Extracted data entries
-------------------------

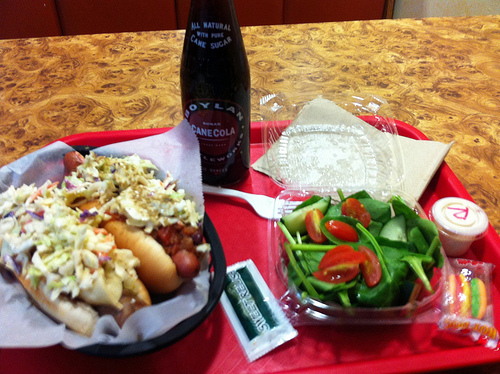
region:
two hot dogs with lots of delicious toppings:
[1, 139, 212, 336]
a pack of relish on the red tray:
[221, 255, 298, 369]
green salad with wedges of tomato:
[281, 186, 448, 321]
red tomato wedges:
[314, 243, 378, 283]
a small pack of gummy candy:
[445, 253, 498, 338]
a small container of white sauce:
[432, 196, 487, 251]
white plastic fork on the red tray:
[202, 182, 296, 218]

-------------------------

_Your task_
Repeat the records above line for line, without any changes, and leave the pictures out of your answer.

_Output of the task_
region:
two hot dogs with lots of delicious toppings:
[1, 139, 212, 336]
a pack of relish on the red tray:
[221, 255, 298, 369]
green salad with wedges of tomato:
[281, 186, 448, 321]
red tomato wedges:
[314, 243, 378, 283]
a small pack of gummy candy:
[445, 253, 498, 338]
a small container of white sauce:
[432, 196, 487, 251]
white plastic fork on the red tray:
[202, 182, 296, 218]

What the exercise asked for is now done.